Aqueduct is currently holding its 44-day winter meet that runs through March 26. Baffert doesn’t typically run horses this time of year in New York; he targets the biggest stakes races at Belmont in the spring and Saratoga in the summer.

Baffert remains under a two-year ban by Churchill Downs Inc., which sidelined him after Kentucky Derby winner Medina Spirit tested positive for a substance that is not allowed on race day. The penalty expires shortly after the Kentucky Derby in May. However, Baffert is fighting the suspension in federal court.

The Southern California-based trainer has a big weekend coming up around the country, although not in New York.

He has horses running at three tracks on Saturday.

Defunded is entered in the $3 million Pegasus World Cup at Gulfstream in Florida, where Baffert assistant Jimmy Barnes will be on hand.

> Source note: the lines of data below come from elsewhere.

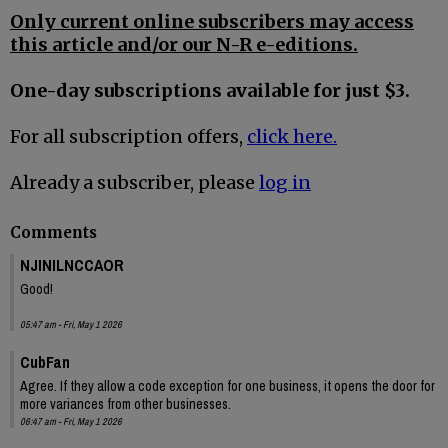
Only current online subscribers may access
this article and/or our N-R e-editions.
One-day subscriptions available for just $3.
For all subscription offers,
click here.
Already a subscriber, please
log in
Comments
NJINILNCCAOR
Good!
05:47 am - Fri, May 1 2026
CubFan
Agree. If they allow a code exception for one business, it opens the door for
more variances from other businesses.
06:47 am - Fri, May 1 2026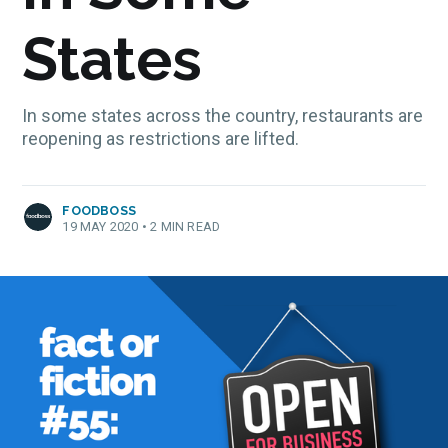
States
In some states across the country, restaurants are
reopening as restrictions are lifted.
FOODBOSS
19 MAY 2020
•
2 MIN READ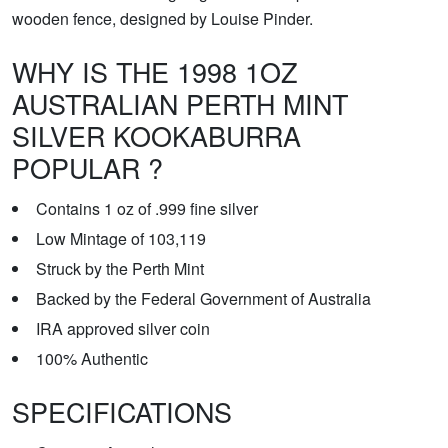
wooden fence, designed by Louise Pinder.
WHY IS THE 1998 1OZ
AUSTRALIAN PERTH MINT
SILVER KOOKABURRA
POPULAR ?
Contains 1 oz of .999 fine silver
Low Mintage of 103,119
Struck by the Perth Mint
Backed by the Federal Government of Australia
IRA approved silver coin
100% Authentic
SPECIFICATIONS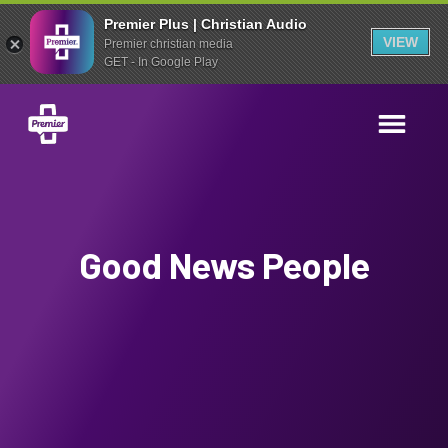
Premier Plus | Christian Audio
VIEW
Premier christian media
GET - In Google Play
Good News People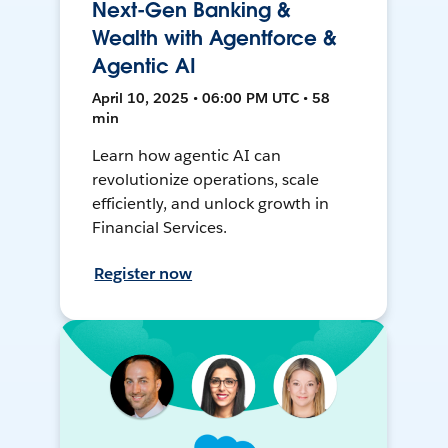
Next-Gen Banking &
Wealth with Agentforce &
Agentic AI
April 10, 2025 • 06:00 PM UTC • 58
min
Learn how agentic AI can
revolutionize operations, scale
efficiently, and unlock growth in
Financial Services.
Register now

Arabian Knight goes into the $750,000 Southwest Stakes as the early favorite at Oaklawn in Arkansas. Baffert has won the Kentucky Derby prep race a record-tying five times and will travel to Hot Springs to watch the 3-year-old colt.

“It’s going to be a good test for him. The only way to find out is to run him long,” he said. “It’s going to take a superior horse to do that and I’m hoping that he is.”

The Southwest offers Kentucky Derby qualifying points to the top five finishers. Arabian Knight won’t receive any points regardless of his placing because of Baffert’s Derby ban.

Hopper will run in the $200,000 San Pasqual Stakes on Saturday at Santa Anita.

On Sunday at the same track, Baffert has entered four of the five horses set to run in the $200,000 San Vicente Stakes for 3-year-olds.